Dataset entries:
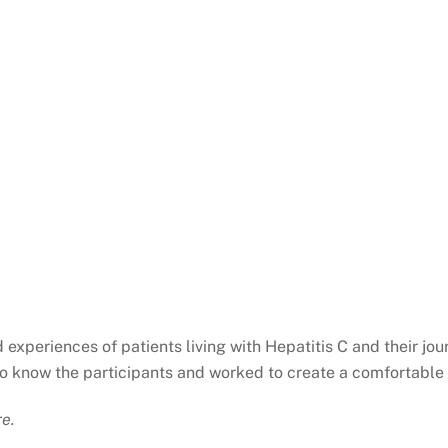
experiences of patients living with Hepatitis C and their jo
t to know the participants and worked to create a comfortable
re.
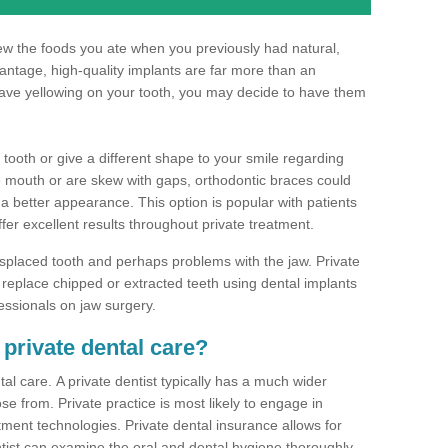
hew the foods you ate when you previously had natural,
dvantage, high-quality implants are far more than an
have yellowing on your tooth, you may decide to have them
 tooth or give a different shape to your smile regarding
he mouth or are skew with gaps, orthodontic braces could
 a better appearance. This option is popular with patients
ffer excellent results throughout private treatment.
splaced tooth and perhaps problems with the jaw. Private
replace chipped or extracted teeth using dental implants
essionals on jaw surgery.
 private dental care?
al care. A private dentist typically has a much wider
se from. Private practice is most likely to engage in
tment technologies. Private dental insurance allows for
ist can examine the oral and dental hygiene thoroughly.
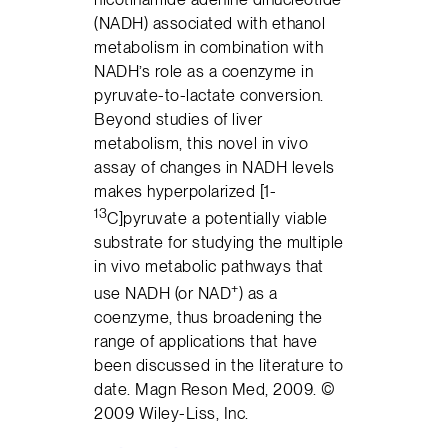
(NADH) associated with ethanol
metabolism in combination with
NADH’s role as a coenzyme in
pyruvate-to-lactate conversion.
Beyond studies of liver
metabolism, this novel in vivo
assay of changes in NADH levels
makes hyperpolarized [1-
13
C]pyruvate a potentially viable
substrate for studying the multiple
in vivo metabolic pathways that
+
use NADH (or NAD
) as a
coenzyme, thus broadening the
range of applications that have
been discussed in the literature to
date. Magn Reson Med, 2009. ©
2009 Wiley-Liss, Inc.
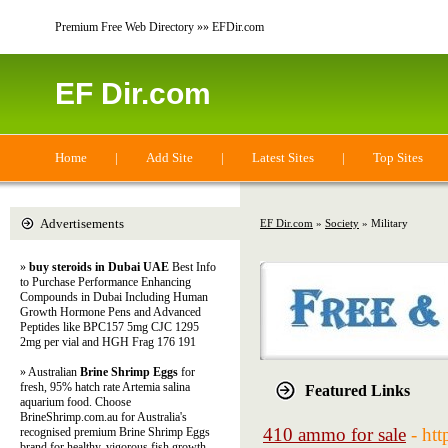
Premium Free Web Directory »» EFDir.com
EF Dir.com
Home
|
Add Site
|
Latest Sites
|
Top Sites
Advertisements
EF Dir.com
»
Society
» Military
»
buy steroids in Dubai UAE
Best Info
to Purchase Performance Enhancing
Compounds in Dubai Including Human
Growth Hormone Pens and Advanced
Peptides like BPC157 5mg CJC 1295
2mg per vial and HGH Frag 176 191
» Australian
Brine Shrimp Eggs
for
fresh, 95% hatch rate Artemia salina
Featured Links
aquarium food. Choose
BrineShrimp.com.au for Australia's
410 ammo for sale
- ht
recognised premium Brine Shrimp Eggs
brand for healthy, vigorous fish growth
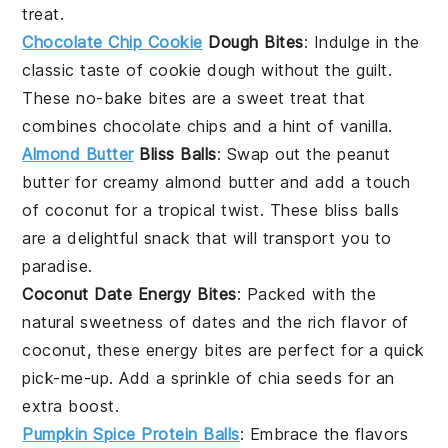
treat.
Chocolate Chip Cookie
Dough Bites
: Indulge in the
classic taste of
cookie dough
without the guilt.
These no-bake bites are a sweet treat that
combines
chocolate chips
and a hint of
vanilla
.
Almond Butter
Bliss Balls
: Swap out the peanut
butter for creamy
almond butter
and add a touch
of
coconut
for a tropical twist. These bliss balls
are a delightful snack that will transport you to
paradise.
Coconut Date Energy Bites
: Packed with the
natural sweetness of
dates
and the rich flavor of
coconut
, these energy bites are perfect for a quick
pick-me-up. Add a sprinkle of
chia seeds
for an
extra boost.
Pumpkin Spice Protein Balls
: Embrace the flavors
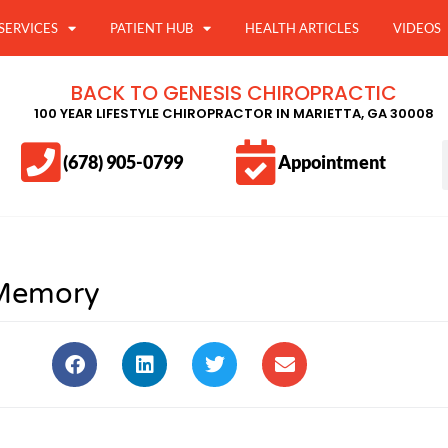
SERVICES
PATIENT HUB
HEALTH ARTICLES
VIDEOS
BACK TO GENESIS CHIROPRACTIC
100 YEAR LIFESTYLE CHIROPRACTOR IN MARIETTA, GA 30008
(678) 905-0799
Appointment
Memory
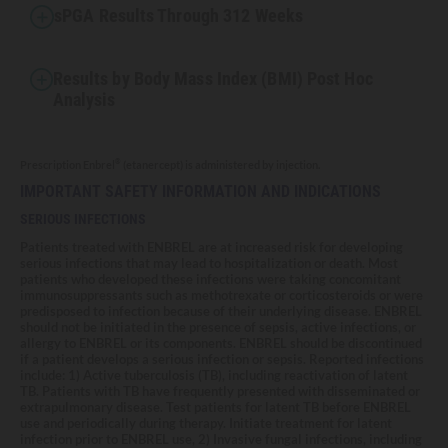
sPGA Results Through 312 Weeks
Results by Body Mass Index (BMI) Post Hoc
Analysis
®
Prescription Enbrel
(etanercept) is administered by injection.
IMPORTANT SAFETY INFORMATION AND INDICATIONS
SERIOUS INFECTIONS
Patients treated with ENBREL are at increased risk for developing
serious infections that may lead to hospitalization or death. Most
patients who developed these infections were taking concomitant
immunosuppressants such as methotrexate or corticosteroids or were
predisposed to infection because of their underlying disease. ENBREL
should not be initiated in the presence of sepsis, active infections, or
allergy to ENBREL or its components. ENBREL should be discontinued
if a patient develops a serious infection or sepsis. Reported infections
include: 1) Active tuberculosis (TB), including reactivation of latent
TB. Patients with TB have frequently presented with disseminated or
extrapulmonary disease. Test patients for latent TB before ENBREL
use and periodically during therapy. Initiate treatment for latent
infection prior to ENBREL use, 2) Invasive fungal infections, including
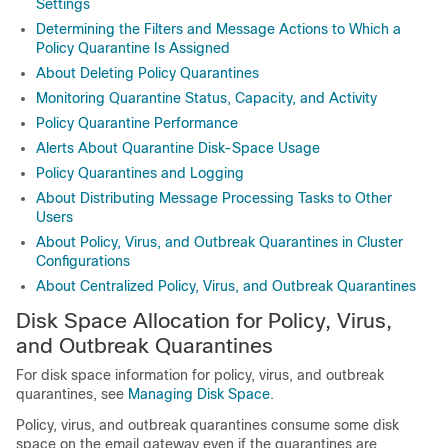
Settings
Determining the Filters and Message Actions to Which a
Policy Quarantine Is Assigned
About Deleting Policy Quarantines
Monitoring Quarantine Status, Capacity, and Activity
Policy Quarantine Performance
Alerts About Quarantine Disk-Space Usage
Policy Quarantines and Logging
About Distributing Message Processing Tasks to Other
Users
About Policy, Virus, and Outbreak Quarantines in Cluster
Configurations
About Centralized Policy, Virus, and Outbreak Quarantines
Disk Space Allocation for Policy, Virus,
and Outbreak Quarantines
For disk space information for policy, virus, and outbreak
quarantines, see
Managing Disk Space
.
Policy, virus, and outbreak quarantines consume some disk
space on the
email gateway
even if the quarantines are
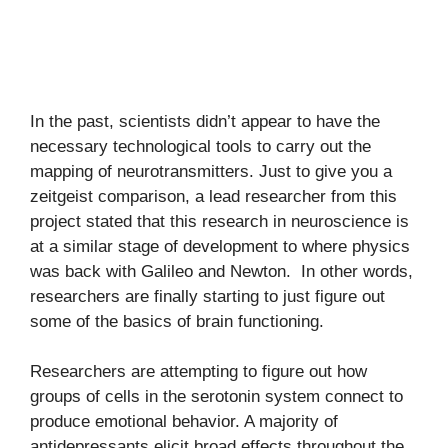
In the past, scientists didn’t appear to have the
necessary technological tools to carry out the
mapping of neurotransmitters. Just to give you a
zeitgeist comparison, a lead researcher from this
project stated that this research in neuroscience is
at a similar stage of development to where physics
was back with Galileo and Newton. In other words,
researchers are finally starting to just figure out
some of the basics of brain functioning.
Researchers are attempting to figure out how
groups of cells in the serotonin system connect to
produce emotional behavior. A majority of
antidepressants elicit broad effects throughout the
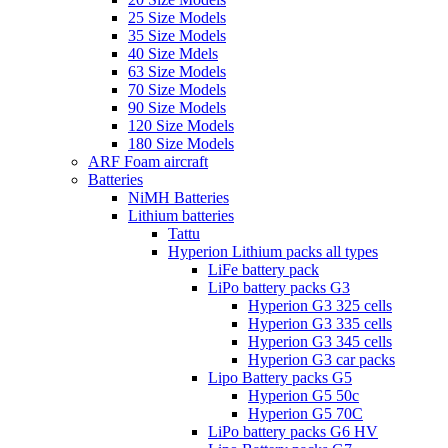
25 Size Models
35 Size Models
40 Size Mdels
63 Size Models
70 Size Models
90 Size Models
120 Size Models
180 Size Models
ARF Foam aircraft
Batteries
NiMH Batteries
Lithium batteries
Tattu
Hyperion Lithium packs all types
LiFe battery pack
LiPo battery packs G3
Hyperion G3 325 cells
Hyperion G3 335 cells
Hyperion G3 345 cells
Hyperion G3 car packs
Lipo Battery packs G5
Hyperion G5 50c
Hyperion G5 70C
LiPo battery packs G6 HV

§ **What to do**: The expected result is every record above, word for word, with no pictures in it.

§ **Expected output**:
experiences of patients living with Hepatitis C and their jo
t to know the participants and worked to create a comfortable
re.
hew the foods you ate when you previously had natural,
dvantage, high-quality implants are far more than an
have yellowing on your tooth, you may decide to have them
 tooth or give a different shape to your smile regarding
he mouth or are skew with gaps, orthodontic braces could
 a better appearance. This option is popular with patients
ffer excellent results throughout private treatment.
splaced tooth and perhaps problems with the jaw. Private
replace chipped or extracted teeth using dental implants
essionals on jaw surgery.
 private dental care?
al care. A private dentist typically has a much wider
se from. Private practice is most likely to engage in
tment technologies. Private dental insurance allows for
ist can examine the oral and dental hygiene thoroughly.
(NADH) associated with ethanol
metabolism in combination with
NADH’s role as a coenzyme in
pyruvate-to-lactate conversion.
Beyond studies of liver
metabolism, this novel in vivo
assay of changes in NADH levels
makes hyperpolarized [1-
13
C]pyruvate a potentially viable
substrate for studying the multiple
in vivo metabolic pathways that
+
use NADH (or NAD
) as a
coenzyme, thus broadening the
range of applications that have
been discussed in the literature to
date. Magn Reson Med, 2009. ©
2009 Wiley-Liss, Inc.
Premium Free Web Directory »» EFDir.com
EF Dir.com
Home
|
Add Site
|
Latest Sites
|
Top Sites
Advertisements
EF Dir.com
»
Society
» Military
»
buy steroids in Dubai UAE
Best Info
to Purchase Performance Enhancing
Compounds in Dubai Including Human
Growth Hormone Pens and Advanced
Peptides like BPC157 5mg CJC 1295
2mg per vial and HGH Frag 176 191
» Australian
Brine Shrimp Eggs
for
fresh, 95% hatch rate Artemia salina
Featured Links
aquarium food. Choose
BrineShrimp.com.au for Australia's
410 ammo for sale
- ht
recognised premium Brine Shrimp Eggs
brand for healthy, vigorous fish growth
treat.
Chocolate Chip Cookie
Dough Bites
: Indulge in the
classic taste of
cookie dough
without the guilt.
These no-bake bites are a sweet treat that
combines
chocolate chips
and a hint of
vanilla
.
Almond Butter
Bliss Balls
: Swap out the peanut
butter for creamy
almond butter
and add a touch
of
coconut
for a tropical twist. These bliss balls
are a delightful snack that will transport you to
paradise.
Coconut Date Energy Bites
: Packed with the
natural sweetness of
dates
and the rich flavor of
coconut
, these energy bites are perfect for a quick
pick-me-up. Add a sprinkle of
chia seeds
for an
extra boost.
Pumpkin Spice Protein Balls
: Embrace the flavors
SERVICES
PATIENT HUB
HEALTH ARTICLES
VIDEOS
BACK TO GENESIS CHIROPRACTIC
100 YEAR LIFESTYLE CHIROPRACTOR IN MARIETTA, GA 30008
(678) 905-0799
Appointment
Memory
sPGA Results Through 312 Weeks
Results by Body Mass Index (BMI) Post Hoc
Analysis
®
Prescription Enbrel
(etanercept) is administered by injection.
IMPORTANT SAFETY INFORMATION AND INDICATIONS
SERIOUS INFECTIONS
Patients treated with ENBREL are at increased risk for developing
serious infections that may lead to hospitalization or death. Most
patients who developed these infections were taking concomitant
immunosuppressants such as methotrexate or corticosteroids or were
predisposed to infection because of their underlying disease. ENBREL
should not be initiated in the presence of sepsis, active infections, or
allergy to ENBREL or its components. ENBREL should be discontinued
if a patient develops a serious infection or sepsis. Reported infections
include: 1) Active tuberculosis (TB), including reactivation of latent
TB. Patients with TB have frequently presented with disseminated or
extrapulmonary disease. Test patients for latent TB before ENBREL
use and periodically during therapy. Initiate treatment for latent
infection prior to ENBREL use, 2) Invasive fungal infections, including
Settings
Determining the Filters and Message Actions to Which a
Policy Quarantine Is Assigned
About Deleting Policy Quarantines
Monitoring Quarantine Status, Capacity, and Activity
Policy Quarantine Performance
Alerts About Quarantine Disk-Space Usage
Policy Quarantines and Logging
About Distributing Message Processing Tasks to Other
Users
About Policy, Virus, and Outbreak Quarantines in Cluster
Configurations
About Centralized Policy, Virus, and Outbreak Quarantines
Disk Space Allocation for Policy, Virus,
and Outbreak Quarantines
For disk space information for policy, virus, and outbreak
quarantines, see
Managing Disk Space
.
Policy, virus, and outbreak quarantines consume some disk
space on the
email gateway
even if the quarantines are
In the past, scientists didn’t appear to have the
necessary technological tools to carry out the
mapping of neurotransmitters. Just to give you a
zeitgeist comparison, a lead researcher from this
project stated that this research in neuroscience is
at a similar stage of development to where physics
was back with Galileo and Newton. In other words,
researchers are finally starting to just figure out
some of the basics of brain functioning.
Researchers are attempting to figure out how
groups of cells in the serotonin system connect to
produce emotional behavior. A majority of
antidepressants elicit broad effects throughout the
25 Size Models
35 Size Models
40 Size Mdels
63 Size Models
70 Size Models
90 Size Models
120 Size Models
180 Size Models
ARF Foam aircraft
Batteries
NiMH Batteries
Lithium batteries
Tattu
Hyperion Lithium packs all types
LiFe battery pack
LiPo battery packs G3
Hyperion G3 325 cells
Hyperion G3 335 cells
Hyperion G3 345 cells
Hyperion G3 car packs
Lipo Battery packs G5
Hyperion G5 50c
Hyperion G5 70C
LiPo battery packs G6 HV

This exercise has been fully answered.